Work to complete ▸ Present each line of the entries below that holds the word "coagulation".

Supplied information ▸
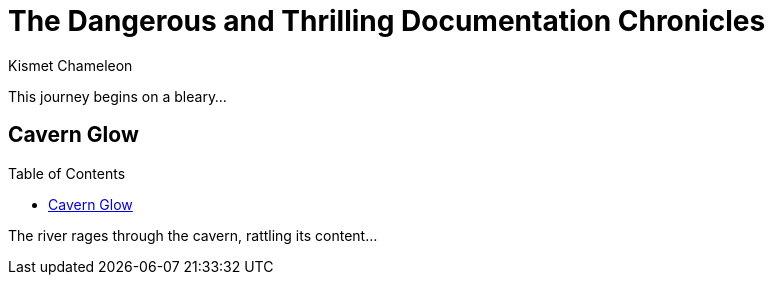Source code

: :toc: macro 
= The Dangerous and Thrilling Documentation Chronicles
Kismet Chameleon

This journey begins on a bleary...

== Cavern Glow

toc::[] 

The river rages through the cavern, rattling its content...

...

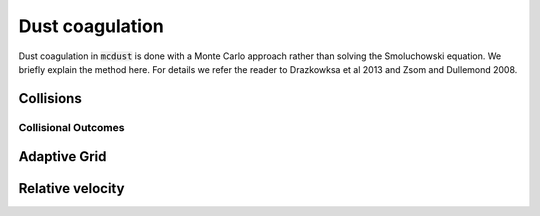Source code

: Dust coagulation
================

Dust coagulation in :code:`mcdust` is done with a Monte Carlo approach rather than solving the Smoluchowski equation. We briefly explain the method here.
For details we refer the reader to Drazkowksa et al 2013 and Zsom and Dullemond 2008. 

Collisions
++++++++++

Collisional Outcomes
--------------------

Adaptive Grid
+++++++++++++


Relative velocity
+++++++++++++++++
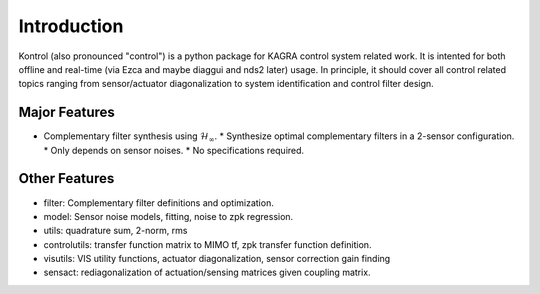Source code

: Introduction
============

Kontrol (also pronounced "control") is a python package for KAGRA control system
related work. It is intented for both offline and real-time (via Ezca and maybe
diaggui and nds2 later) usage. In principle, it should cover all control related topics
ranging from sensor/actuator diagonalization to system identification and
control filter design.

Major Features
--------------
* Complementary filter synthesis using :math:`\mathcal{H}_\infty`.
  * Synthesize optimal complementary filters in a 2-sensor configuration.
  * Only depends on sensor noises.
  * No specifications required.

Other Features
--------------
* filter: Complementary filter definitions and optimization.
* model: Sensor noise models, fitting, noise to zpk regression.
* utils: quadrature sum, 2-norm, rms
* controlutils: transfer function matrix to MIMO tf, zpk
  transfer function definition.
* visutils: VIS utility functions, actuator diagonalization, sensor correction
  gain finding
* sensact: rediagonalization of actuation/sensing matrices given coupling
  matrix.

Exercise solution ▸
: Dust coagulation
Dust coagulation in :code:`mcdust` is done with a Monte Carlo approach rather than solving the Smoluchowski equation. We briefly explain the method here.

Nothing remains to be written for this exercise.